5. In Search of the Right Formula II: Private Sector Participation

While community-based water development has its merits, communities ultimately lack the financial influence of private sector participants, creating instances where privatisation might appear to be the more appropriate approach (Page 2003).

Privatisation is now arguably a central focus of development policy. Rather than representing a specific model of management, the term privatisation 'encompasses a spectrum of contractual arrangements between the government sector, ranging from a management contract through to divestiture' (Bayliss 2003:510). Hence, private-sector participation comes in different levels of involvement ranging from full privatisation like in the UK ('Thames Water' is emblazoned across manhole covers in London), to leasing public infrastructure to private firms like in the Ivory Coast or having public-private partnerships (PPPs). 

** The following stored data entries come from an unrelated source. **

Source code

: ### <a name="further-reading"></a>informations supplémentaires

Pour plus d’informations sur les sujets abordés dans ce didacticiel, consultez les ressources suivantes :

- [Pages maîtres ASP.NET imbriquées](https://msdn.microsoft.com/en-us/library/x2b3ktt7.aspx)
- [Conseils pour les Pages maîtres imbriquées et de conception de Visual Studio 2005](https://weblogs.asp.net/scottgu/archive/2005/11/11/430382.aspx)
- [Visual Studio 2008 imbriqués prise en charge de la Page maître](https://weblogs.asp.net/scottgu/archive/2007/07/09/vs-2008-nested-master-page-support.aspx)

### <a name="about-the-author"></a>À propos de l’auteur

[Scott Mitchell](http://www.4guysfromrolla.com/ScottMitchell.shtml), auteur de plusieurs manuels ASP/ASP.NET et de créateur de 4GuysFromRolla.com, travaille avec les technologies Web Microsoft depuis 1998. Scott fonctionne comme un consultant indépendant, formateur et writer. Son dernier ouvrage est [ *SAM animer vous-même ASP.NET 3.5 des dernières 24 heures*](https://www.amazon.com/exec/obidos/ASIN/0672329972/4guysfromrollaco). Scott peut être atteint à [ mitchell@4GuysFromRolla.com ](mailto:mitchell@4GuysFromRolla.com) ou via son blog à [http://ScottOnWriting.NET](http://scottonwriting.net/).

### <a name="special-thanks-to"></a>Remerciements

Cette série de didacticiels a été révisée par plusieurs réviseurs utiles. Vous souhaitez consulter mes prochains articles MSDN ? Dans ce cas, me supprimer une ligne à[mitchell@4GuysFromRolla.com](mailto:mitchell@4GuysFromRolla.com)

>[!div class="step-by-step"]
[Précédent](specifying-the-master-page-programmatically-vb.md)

Advocates for private-sector participation typically make their case by citing how corruption has contributed to inefficient public management, and how profit-driven private firms should be better at revenue collection and expanding networks than public organisations (Pierce 2015). Indeed, privatisation has proved itself useful in places such as the Ivory Coast, where a PPP has successfully provided water services since 1960 and continues going strong today (World Bank 2022). 

However, privatisation is not always successful, and is certainly not always welcomed by citizens who associate private-sector participation with upward pressure on prices due to the need to generate profit. Furthermore, prices are often increased before private firms even enter the scene, in order to make the project more commercially attractive to investors - this was the case in many African countries like Gabon and Guinea (Bayliss 2003). 

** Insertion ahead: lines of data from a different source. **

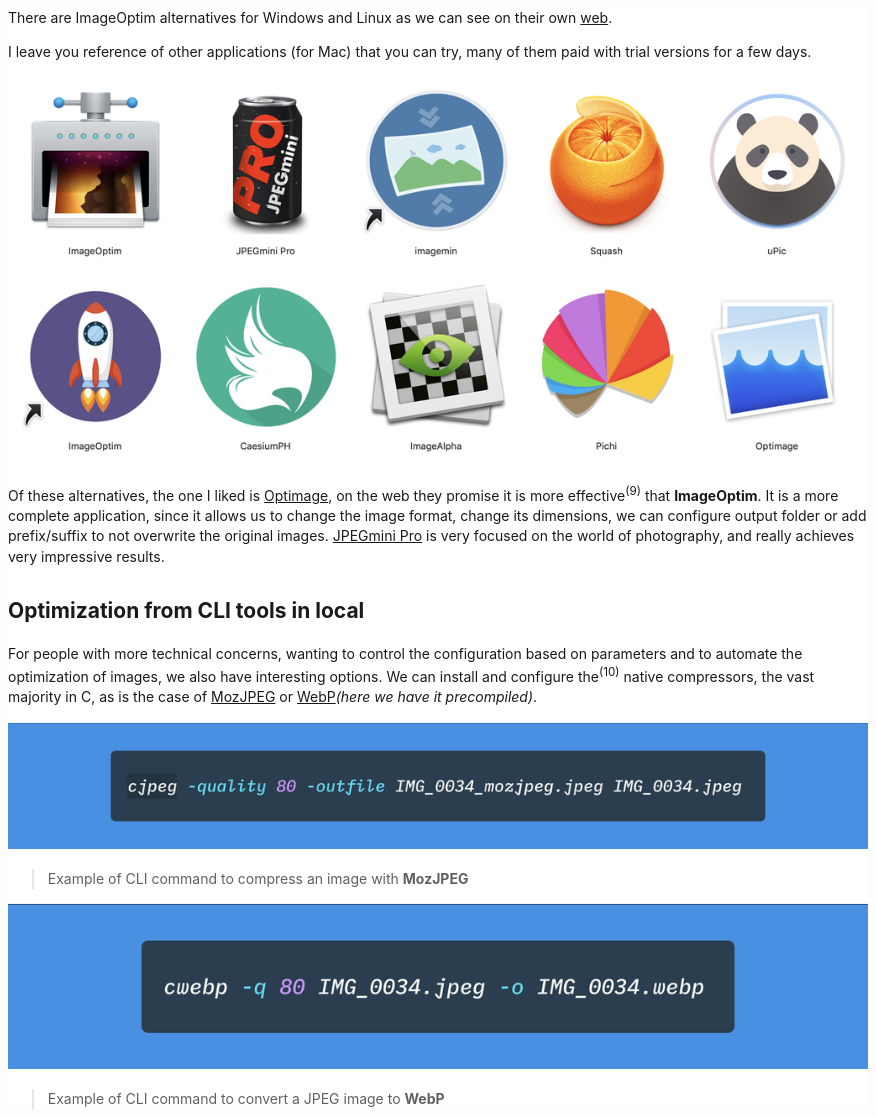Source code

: There are ImageOptim alternatives for Windows and Linux as we can see on their own [web](https://imageoptim.com/versions).

I leave you reference of other applications (for Mac) that you can try, many of them paid with trial versions for a few days.

![Image Optimization Apps](./thumbs/Image-Optimization-Apps.png)

Of these alternatives, the one I liked is [Optimage](https://optimage.app/), on the web they promise it is more effective<sup>(9)</sup> that **ImageOptim**. It is a more complete application, since it allows us to change the image format, change its dimensions, we can configure output folder or add prefix/suffix to not overwrite the original images. [JPEGmini Pro](https://www.jpegmini.com/) is very focused on the world of photography, and really achieves very impressive results.

## Optimization from CLI tools in local

For people with more technical concerns, wanting to control the configuration based on parameters and to automate the optimization of images, we also have interesting options. We can install and configure the<sup>(10)</sup> native compressors, the vast majority in C, as is the case of [MozJPEG](https://github.com/mozilla/mozjpeg/blob/master/BUILDING.md) or [WebP](https://developers.google.com/speed/webp/docs/precompiled)_(here we have it precompiled)_.

![MozJPEG CLI](./thumbs/cjpeg.png)
> Example of CLI command to compress an image with **MozJPEG**

![WebP CLI](./thumbs/cwebp.png)
> Example of CLI command to convert a JPEG image to **WebP**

Furthermore, privatisation also does not sit well with the ideological beliefs of many Africans. In countries like Cameroon, Gabon, Ghana, Senegal and Nigeria, there has been much activism because privatisation is viewed as a form of Western intervention and neocolonialism which contradicts African principles that their people have a fundamental right to the world's resources. As Dr Melina Abdullah of the Black Lives Matter Grassroots puts it, "Access to water should be a human right, not something held by white supremacist capitalism." (Public Services International 2021). 

This video depicts the multiple protests against privatisation in Lagos, where the Our Water Our Right Africa Coalition is calling on the government for privatised water systems to be returned for "more affordable and equitable management". 

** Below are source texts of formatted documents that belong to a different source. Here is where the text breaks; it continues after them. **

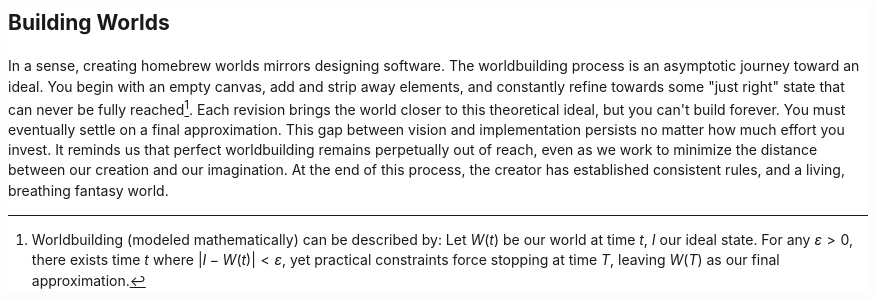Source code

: ## Building Worlds

In a sense, creating homebrew worlds mirrors designing software. The worldbuilding process is an asymptotic journey toward an ideal. You begin with an empty canvas, add and strip away elements, and constantly refine towards some "just right" state that can never be fully reached[^3]. Each revision brings the world closer to this theoretical ideal, but you can't build forever. You must eventually settle on a final approximation. This gap between vision and implementation persists no matter how much effort you invest. It reminds us that perfect worldbuilding remains perpetually out of reach, even as we work to minimize the distance between our creation and our imagination. At the end of this process, the creator has established consistent rules, and a living, breathing fantasy world.


[^1]: Over the last ten years, I've explored roleplay across many mediums, both online and in-person. I began with Star Wars forum RP (2015) before moving to BioWare's MMO *Star Wars: The Old Republic* ("SWTOR") (2016-2019). In late 2019, I explored *World of Warcraft*, *Final Fantasy XIV Online*, and *Elder Scrolls Online* ("ESO"). During COVID (2020-2021), I finally turned on the microphone and invested 2300 hours in DayZ roleplay with the True Survival Roleplay community; concurrently, I began playing Dungeons & Dragons 5e seriously, enjoying a 42-week campaign with my high school friends. Now, with TSRP finished, my focus centers on tabletop RPGs.
[^2]: In this post, I will use the phrase "game master". I feel it is the most generalizable title. In Dungeons & Dragons, this individual is called the "Dungeon Master". But, D&D is far from the only tabletop RPG out there. In general, I am referring to the the player who acts as the storyteller, referee, and world-builder, guiding the adventure for the other players.
[^3]: Worldbuilding (modeled mathematically) can be described by: Let $W(t)$ be our world at time $t$, $I$ our ideal state. For any $\varepsilon > 0$, there exists time $t$ where $|I - W(t)| < \varepsilon$, yet practical constraints force stopping at time $T$, leaving $W(T)$ as our final approximation.
[^4]: Most recently, I tried introducing an amped-up form of [chronurgy](https://dnd5e.wikidot.com/wizard:chronurgy) which was basically "math magic". It uses geometric patterns as temporal anchors, applies constants like $\pi$ and $\phi$ to solve temporal equations, and leverages [chaos theory](https://fractalfoundation.org/resources/what-is-chaos-theory/) to predict probability timelines. Practitioners can create stable time fields through perfect geometric forms, calculate probability branches with mathematical precision, and use prime numbers to identify "temporal primes" -- moments resistant to alteration. Sort of nerdy, but it actually slots in rather well with existing subclasses. I stayed up until 3 AM on this one.
[^5]: As the Dungeon Master, you have [*unlimited power*](https://img.salm.dev/u/eAYkcU.gif) within your world, but that power must exist solely to enhance your players' experience. Everything (no, not *almost* everything—**everything**!) has to serve their enjoyment, not your ego. They allocate an immense amount of time and trust to you. The same principle applies to software: technical brilliance means nothing if it doesn't actually solve users' problems in a way they find intuitive and accessible.
[^6]: Ahem, do make sure you *pay* your beta testers. The gaming industry especially does this weird thing where they expect fans to beta test for free when they really should be hiring on a specialized team.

Again, this just goes to show that water management practices cannot be divorced from their wider historical and political contexts. By extension, it would be overly reductive to push for a single approach without taking into account the unique context of each case. Perhaps, the answer to the right formula cannot be found in the debate of who manages water supplies best; but rather in the 'economic, political, social and historical factors that have created and sustained effective water policies, regardless of ownership' (Bayliss 2003:529).